I’m not sure I’ve ever seen “freelancing” and “job security” in the same sentence, at least not in a positive sense. But one presumes that the very best have enough demand for their work that they can keep the money rolling in. It strikes me as a brutal way to make a living but they ought to have a right to do it.
In the wake of massive media layoffs earlier this year, the same thing is true for many former newsroom staffers, though the ability to outsource content—and the accompanying payroll taxes—could also be a factor in declining editorial jobs.
That, of course, is the flip side of the coin. Demanding that all journalists be freelancers is to remove job security for all but the very top tier.
Harper, meanwhile, wants to apply his own ABC test to me and this assignment.
“When you say you’re writing a story, does that mean they’re paying you?” he asks.
Yes, I tell him. I pitched the story, agreed upon a rate, and set a deadline, made a one-time deal for this article without restrictions on what I can write for anybody else. CJR could kill the story, or I could pull it myself with no repercussions beyond a bridge burnt and a missing paycheck.
Satisfied, Harper says that I sound like an independent contractor. “But,” he sighs, “I understand how lawyers could make them nervous.”
Obviously, this isn’t the sort of thing that should be sorted out on an ad hoc, post hoc basis through the courts. The laws are simply behind the times, not having kept up with the changes in the economy over the last quarter century or so.

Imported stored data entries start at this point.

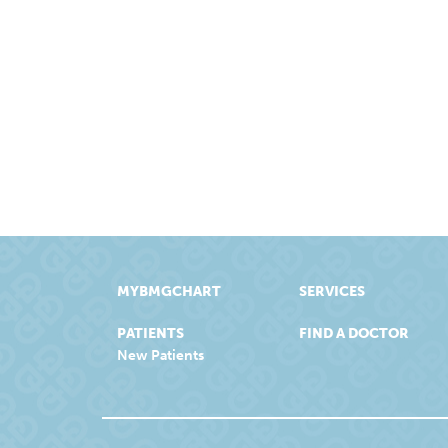
MYBMGCHART
SERVICES
PATIENTS
FIND A DOCTOR
New Patients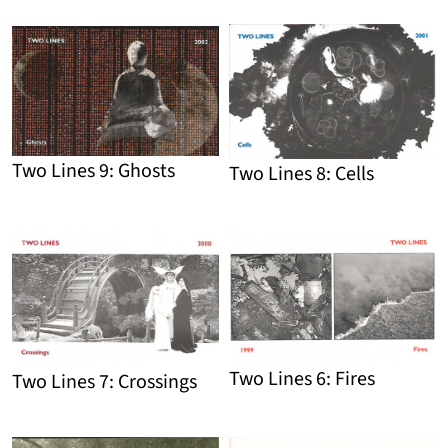
Detail
Detail
Two Lines 9: Ghosts
Two Lines 8: Cells
Detail
Detail
Two Lines 6: Fires
Two Lines 7: Crossings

While I’ve done quite a lot of freelance writing over the years, little of it is paid. Even prestige outlets tend not to pay for public policy commentary. There’s a lot of controversy over that fact, in that it means that people like myself—who are paid a living wage by a university, think tank, or other institution—are driving down the price that independently freelancers are able to charge for their work.
In my main line of work, university teaching, we’ve seen over the course of a generation or more the driving out of full-time professors with adjuncts. Once upon a time, adjuncts were essentially freelancers. Usually, they had a full-time job in business, government, a think tank, or whathaveyou and taught an occasional class on the side in an area of especial expertise. For example, when I was teaching at Tennessee-Chattanooga way back in 1995-96, our small political science department had a longtime local politician teach a local government course and a sitting judge teach a constitutional law course. They supplemented the curriculum teaching classes none of the existing policy were especially qualified to teach for whatever satisfaction they gained from “giving back” and interacting with young people and made a few bucks for their efforts.

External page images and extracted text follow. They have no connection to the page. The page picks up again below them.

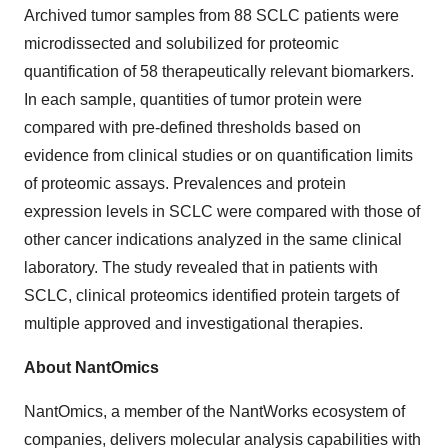
Archived tumor samples from 88 SCLC patients were
microdissected and solubilized for proteomic
quantification of 58 therapeutically relevant biomarkers.
In each sample, quantities of tumor protein were
compared with pre-defined thresholds based on
evidence from clinical studies or on quantification limits
of proteomic assays. Prevalences and protein
expression levels in SCLC were compared with those of
other cancer indications analyzed in the same clinical
laboratory. The study revealed that in patients with
SCLC, clinical proteomics identified protein targets of
multiple approved and investigational therapies.
About NantOmics
NantOmics, a member of the NantWorks ecosystem of
companies, delivers molecular analysis capabilities with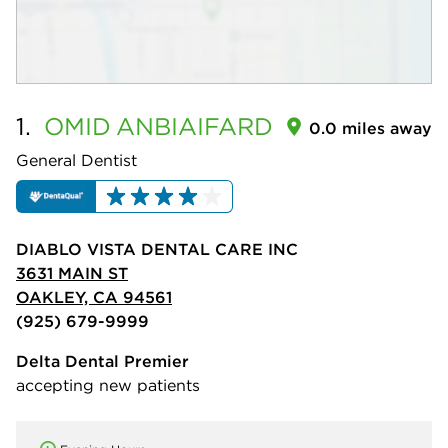
1.
OMID
ANBIAIFARD
0.0 miles away
General Dentist
DIABLO VISTA DENTAL CARE INC
3631 MAIN ST
OAKLEY, CA 94561
(925) 679-9999
Delta Dental Premier
accepting new patients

Gradually, though, university bean counters realized there was a veritable army of people out there with PhDs who couldn’t find full-time employment and would be happy to have a few bucks thrown their way to keep the bills fed while they built their CVs with teaching experience. Many adjuncts were teaching a more-than-full-time load at a number of schools in a given area at a well-below-full-time wage. They were clearly independent contractors by the A and C parts of the test but, rather clearly, not B.
Now, more than three-quarters of university teachers are “non-contingent”—a term that encompasses all faculty in positions not eligible for tenure. More than half of those are adjuncts, who are part-time at a given institution (but may be full-time or more-than-full-time when cobbling all their gigs together).
Some of these developments, in both journalism and academia, are lamentable. It’s not obvious to me to what extent they need to be addressed by new laws, let alone what those laws should look like. As the Dynamex outcome demonstrates, attempts to make things better can have unintended consequences that are exactly the opposite of the desired effect. At the same time, employers shouldn’t be able to skirt the intent of employment laws by creating pretend “exempt” or “contract” workers who are anything but.